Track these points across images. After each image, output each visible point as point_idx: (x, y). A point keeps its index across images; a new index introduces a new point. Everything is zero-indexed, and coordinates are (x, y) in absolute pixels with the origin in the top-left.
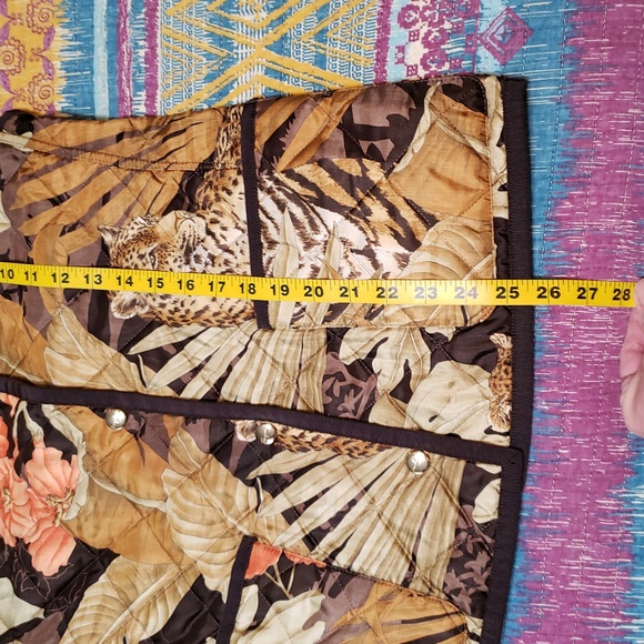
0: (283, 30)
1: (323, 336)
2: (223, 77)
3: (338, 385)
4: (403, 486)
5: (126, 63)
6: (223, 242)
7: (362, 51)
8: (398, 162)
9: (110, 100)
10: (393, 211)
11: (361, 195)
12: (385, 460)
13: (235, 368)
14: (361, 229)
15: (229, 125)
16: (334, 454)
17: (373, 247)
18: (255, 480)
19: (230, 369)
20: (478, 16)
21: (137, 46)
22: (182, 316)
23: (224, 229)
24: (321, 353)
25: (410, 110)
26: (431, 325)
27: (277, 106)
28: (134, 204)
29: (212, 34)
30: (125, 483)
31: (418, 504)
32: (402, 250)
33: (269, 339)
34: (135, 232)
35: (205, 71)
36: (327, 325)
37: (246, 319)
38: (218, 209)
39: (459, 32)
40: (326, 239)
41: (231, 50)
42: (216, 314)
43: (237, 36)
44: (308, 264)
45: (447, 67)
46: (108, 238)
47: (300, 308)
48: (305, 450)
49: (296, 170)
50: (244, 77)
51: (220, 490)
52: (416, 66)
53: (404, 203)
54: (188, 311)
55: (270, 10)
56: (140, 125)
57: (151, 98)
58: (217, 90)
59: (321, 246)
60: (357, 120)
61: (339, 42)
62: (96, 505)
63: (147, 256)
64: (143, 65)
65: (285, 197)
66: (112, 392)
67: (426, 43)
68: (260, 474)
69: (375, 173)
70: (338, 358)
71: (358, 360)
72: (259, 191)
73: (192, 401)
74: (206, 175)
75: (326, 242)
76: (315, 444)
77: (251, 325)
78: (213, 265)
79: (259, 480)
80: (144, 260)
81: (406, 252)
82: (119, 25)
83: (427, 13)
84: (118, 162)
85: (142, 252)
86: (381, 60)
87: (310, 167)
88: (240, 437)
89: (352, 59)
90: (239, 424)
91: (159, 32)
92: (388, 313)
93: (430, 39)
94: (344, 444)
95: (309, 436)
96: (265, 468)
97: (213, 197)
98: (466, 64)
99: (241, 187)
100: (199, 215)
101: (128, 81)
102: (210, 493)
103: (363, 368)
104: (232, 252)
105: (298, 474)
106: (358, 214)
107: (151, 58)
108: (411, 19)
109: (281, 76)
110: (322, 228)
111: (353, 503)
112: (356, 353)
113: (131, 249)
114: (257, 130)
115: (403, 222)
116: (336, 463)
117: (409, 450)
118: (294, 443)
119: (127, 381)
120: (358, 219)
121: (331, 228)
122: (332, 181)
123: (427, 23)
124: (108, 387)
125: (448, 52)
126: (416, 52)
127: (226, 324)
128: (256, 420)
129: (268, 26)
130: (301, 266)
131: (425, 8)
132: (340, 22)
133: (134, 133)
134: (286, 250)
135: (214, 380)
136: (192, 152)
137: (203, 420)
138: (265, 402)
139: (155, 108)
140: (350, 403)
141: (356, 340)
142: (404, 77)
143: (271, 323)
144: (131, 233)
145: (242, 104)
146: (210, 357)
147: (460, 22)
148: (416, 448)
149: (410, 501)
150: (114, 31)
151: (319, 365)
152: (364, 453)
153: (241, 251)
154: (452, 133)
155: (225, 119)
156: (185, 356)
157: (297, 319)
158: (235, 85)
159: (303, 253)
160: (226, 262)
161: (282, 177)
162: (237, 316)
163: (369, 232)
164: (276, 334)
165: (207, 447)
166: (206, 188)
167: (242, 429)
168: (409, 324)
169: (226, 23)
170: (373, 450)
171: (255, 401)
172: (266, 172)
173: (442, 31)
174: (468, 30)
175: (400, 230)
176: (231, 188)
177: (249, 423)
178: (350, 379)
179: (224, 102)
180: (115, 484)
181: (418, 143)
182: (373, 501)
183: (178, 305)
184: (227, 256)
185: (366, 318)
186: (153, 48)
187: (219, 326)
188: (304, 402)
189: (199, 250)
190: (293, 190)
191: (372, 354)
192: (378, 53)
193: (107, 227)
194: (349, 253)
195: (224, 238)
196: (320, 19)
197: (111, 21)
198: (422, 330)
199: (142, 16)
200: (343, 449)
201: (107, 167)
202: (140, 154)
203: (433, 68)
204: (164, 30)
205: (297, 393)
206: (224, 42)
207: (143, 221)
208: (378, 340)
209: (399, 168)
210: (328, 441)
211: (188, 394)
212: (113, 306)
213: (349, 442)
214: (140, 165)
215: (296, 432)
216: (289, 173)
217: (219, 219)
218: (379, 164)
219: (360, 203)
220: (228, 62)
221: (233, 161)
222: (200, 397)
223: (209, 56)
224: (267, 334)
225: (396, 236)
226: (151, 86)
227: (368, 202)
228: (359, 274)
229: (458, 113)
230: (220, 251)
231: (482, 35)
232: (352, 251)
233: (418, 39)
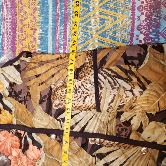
0: (103, 30)
1: (116, 114)
2: (86, 43)
3: (120, 128)
4: (140, 157)
5: (58, 38)
6: (86, 87)
7: (126, 36)
8: (140, 66)
9: (53, 48)
10: (139, 79)
11: (129, 75)
12: (135, 150)
13: (89, 123)
14: (129, 84)
15: (88, 56)
16: (119, 148)
17: (133, 89)
18: (95, 155)
19: (87, 123)
20: (159, 28)
21: (61, 34)
22: (74, 108)
23: (87, 84)
24: (115, 119)
25: (144, 52)
26: (149, 111)
27: (104, 51)
28: (61, 77)
29: (83, 31)
30: (56, 156)
31: (145, 163)
32: (141, 90)
33: (100, 115)
34: (60, 85)
35: (81, 41)
36: (118, 111)
37: (93, 109)
38: (85, 78)
39: (154, 32)
40: (118, 87)
41: (89, 35)
42: (84, 107)
43: (90, 32)
45: (150, 41)
46: (53, 86)
47: (110, 106)
48: (110, 147)
49: (110, 68)
50: (92, 43)
51: (85, 158)
52: (142, 40)
53: (142, 77)
54: (76, 106)
55: (100, 25)
56: (63, 56)
57: (65, 48)
58: (84, 46)
59: (116, 89)
61: (120, 34)
62: (47, 162)
63: (64, 91)
64: (63, 39)
65: (106, 76)
66: (52, 129)
67: (145, 34)
68: (96, 153)
69: (133, 69)
70: (120, 121)
71: (126, 121)
72: (98, 74)
73: (76, 132)
74: (82, 69)
75: (118, 88)
76: (113, 145)
77: (95, 111)
78: (84, 94)
79: (96, 155)
80: (63, 92)
81: (142, 91)
82: (56, 28)
83: (145, 27)
84: (57, 66)
85: (63, 90)
86: (132, 39)
87: (114, 67)
88: (90, 143)
89: (123, 38)
90: (90, 139)
91: (67, 30)
92: (137, 107)
93: (146, 33)
94: (123, 145)
95: (112, 143)
96: (98, 152)
97: (84, 75)
98: (156, 40)
100: (79, 80)
101: (58, 43)
102: (81, 159)
103: (128, 123)
104: (89, 90)
105: (108, 153)
106: (128, 80)
107: (65, 37)
108: (140, 28)
109: (103, 43)
110: (117, 84)
111: (125, 162)
112: (126, 119)
113: (59, 89)
114: (98, 57)
115: (141, 82)
116: (119, 151)
118: (107, 145)
119: (56, 127)
120: (128, 81)
121: (120, 84)
122: (121, 71)
123: (145, 29)
124: (51, 128)
125: (151, 37)
126: (142, 37)
127: (87, 110)
128: (95, 138)
129: (99, 30)
130: (110, 94)
131: (144, 25)
132: (120, 29)
133: (61, 58)
134: (106, 90)
135: (83, 126)
136: (78, 63)
137: (80, 138)
138: (98, 133)
139: (66, 51)
140: (124, 133)
141: (126, 115)
142: (138, 44)
143: (101, 110)
144: (59, 85)
145: (92, 50)
146: (81, 120)
147: (154, 29)
148: (143, 146)
149: (142, 162)
150: (54, 30)
151: (114, 122)
152: (128, 148)
153: (92, 90)
154: (155, 59)
155: (87, 54)
156: (74, 119)
157: (109, 109)
158: (89, 45)
159: (111, 91)
160: (87, 93)
161: (105, 70)
162: (91, 108)
163: (132, 85)
164: (102, 113)
165: (81, 145)
166: (82, 72)
167: (91, 140)
168: (142, 111)
169: (87, 28)
170: (131, 147)
171: (95, 132)
172: (101, 68)
173: (149, 31)
174: (156, 31)
175: (141, 85)
176: (89, 73)
177: (93, 139)
178: (124, 126)
179: (86, 49)
180: (52, 156)
181: (146, 61)
182: (130, 161)
183: (73, 105)
184: (87, 91)
185: (130, 109)
186: (66, 35)
187: (85, 111)
188: (109, 132)
189: (80, 90)
190: (108, 73)
191: (131, 119)
192: (131, 37)
193: (53, 83)
195: (86, 86)
196: (114, 28)
197: (54, 27)
198: (146, 112)
199: (63, 26)
200: (122, 146)
201: (53, 67)
202: (63, 64)
203: (147, 41)
204: (69, 30)
205: (107, 130)
206: (86, 34)
207: (63, 82)
208: (133, 115)
209: (140, 68)
210: (117, 144)
211: (75, 130)
212: (53, 105)
213: (124, 145)
214: (63, 67)
215: (108, 142)
216: (108, 69)
217: (85, 81)
218: (134, 67)
219: (129, 77)
220: (87, 39)
221: (90, 66)
222: (78, 131)
223: (82, 37)
224: (100, 113)
225: (140, 86)
226: (65, 45)
227: (131, 77)
228: (128, 97)
229: (157, 53)
230: (85, 90)
231: (160, 32)
232: (126, 90)
233: (142, 33)
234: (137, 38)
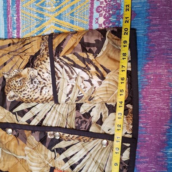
0: (60, 12)
1: (75, 106)
2: (41, 26)
3: (80, 120)
4: (101, 150)
5: (10, 21)
6: (43, 77)
7: (85, 19)
8: (98, 54)
9: (5, 33)
10: (97, 68)
11: (87, 64)
12: (95, 143)
13: (47, 116)
14: (87, 74)
15: (44, 41)
16: (79, 141)
17: (91, 79)
18: (54, 150)
19: (45, 116)
20: (120, 10)
21: (13, 16)
22: (30, 100)
23: (43, 73)
24: (74, 110)
25: (102, 38)
26: (109, 102)
27: (60, 36)
28: (14, 66)
29: (37, 13)
30: (13, 151)
31: (105, 156)
32: (100, 80)
33: (58, 107)
34: (14, 74)
35: (35, 24)
36: (76, 102)
37: (51, 101)
38: (41, 67)
39: (114, 14)
40: (76, 77)
41: (44, 18)
42: (41, 99)
43: (45, 14)
44: (70, 84)
45: (111, 25)
46: (6, 76)
47: (68, 98)
48: (69, 140)
49: (67, 56)
50: (48, 26)
51: (43, 153)
52: (102, 24)
53: (100, 66)
54: (32, 98)
55: (56, 6)
56: (16, 41)
57: (18, 32)
58: (39, 30)
59: (75, 79)
60: (85, 41)
61: (78, 17)
62: (4, 158)
63: (19, 82)
64: (16, 22)
65: (63, 64)
66: (7, 123)
67: (105, 17)
68: (55, 148)
69: (91, 57)
70: (79, 112)
71: (86, 113)
72: (55, 62)
73: (34, 126)
74: (38, 56)
75: (76, 78)
76: (73, 138)
77: (52, 103)
78: (40, 84)
79: (55, 150)
80: (18, 83)
81: (101, 81)
82: (7, 10)
84: (9, 53)
85: (17, 80)
86: (91, 22)
87: (71, 55)
88: (49, 137)
89: (82, 22)
90: (49, 133)
91: (20, 12)
92: (96, 98)
94: (82, 138)
95: (71, 136)
96: (57, 146)
97: (40, 63)
98: (117, 24)
99: (49, 60)
100: (35, 69)
101: (11, 27)
102: (40, 154)
103: (87, 115)
104: (46, 80)
105: (68, 148)
106: (86, 69)
107: (18, 20)
108: (100, 10)
109: (60, 26)
110: (75, 74)
111: (85, 156)
112: (85, 110)
113: (13, 79)
114: (54, 43)
115: (100, 72)
116: (79, 144)
117: (102, 140)
118: (66, 138)
119: (12, 120)
120: (86, 71)
121: (78, 73)
122: (78, 60)
123: (105, 11)
125: (111, 20)
126: (101, 20)
127: (45, 102)
128: (54, 131)
129: (55, 11)
130: (68, 85)
131: (104, 7)
132: (78, 10)
133: (14, 43)
134: (63, 80)
135: (40, 119)
136: (33, 49)
137: (37, 132)
138: (57, 126)
139: (20, 35)
140: (83, 126)
141: (85, 107)
142: (98, 28)
143: (59, 102)
144: (13, 74)
146: (39, 112)
147: (115, 11)
148: (104, 139)
149: (103, 155)
150: (6, 11)
151: (74, 114)
152: (88, 141)
153: (49, 80)
154: (114, 45)
155: (43, 39)
156: (31, 112)
157: (67, 101)
158: (45, 29)
159: (69, 81)
160: (44, 83)
161: (62, 58)
162: (48, 100)
163: (90, 75)
164: (61, 105)
165: (39, 140)
166: (38, 60)
167: (50, 134)
168: (102, 102)
169: (42, 10)
170: (91, 140)
171: (53, 126)
172: (57, 56)
173: (109, 14)
174: (117, 14)
175: (99, 74)
176: (46, 61)
177: (52, 132)
178: (83, 119)
179: (41, 34)
180: (10, 151)
181: (104, 48)
182: (91, 155)
183: (29, 96)
184: (44, 81)
185: (88, 100)
186: (18, 17)
187: (42, 103)
188: (69, 125)
189: (36, 80)
190: (65, 62)
191: (91, 111)
192: (90, 20)
193: (5, 73)
194: (83, 81)
195: (43, 76)
196: (72, 9)
197: (5, 8)
198: (106, 104)
199: (15, 7)
200: (82, 140)
201: (5, 54)
202: (16, 50)
203: (107, 25)
204: (22, 11)
205: (67, 123)
206: (41, 15)
207: (17, 71)
208: (92, 107)
209: (98, 56)
211: (32, 124)
212: (7, 97)
213: (84, 138)
214: (16, 54)
215: (67, 135)
216: (64, 57)
217: (42, 70)
218: (92, 54)
219: (87, 66)
220: (43, 21)
221: (46, 52)
222: (36, 125)
223: (37, 20)
224: (58, 105)
225: (98, 76)
226: (18, 28)
227: (89, 66)
228: (87, 87)
229: (116, 39)
230: (42, 80)
231: (121, 15)
232: (84, 80)
233: (102, 16)
234: (97, 21)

______

Please, from the entries above, set down exactly the lines from the one containing "8: (398, 162)" through the one containing "34: (135, 232)", and only those.

8: (398, 162)
9: (110, 100)
10: (393, 211)
11: (361, 195)
12: (385, 460)
13: (235, 368)
14: (361, 229)
15: (229, 125)
16: (334, 454)
17: (373, 247)
18: (255, 480)
19: (230, 369)
20: (478, 16)
21: (137, 46)
22: (182, 316)
23: (224, 229)
24: (321, 353)
25: (410, 110)
26: (431, 325)
27: (277, 106)
28: (134, 204)
29: (212, 34)
30: (125, 483)
31: (418, 504)
32: (402, 250)
33: (269, 339)
34: (135, 232)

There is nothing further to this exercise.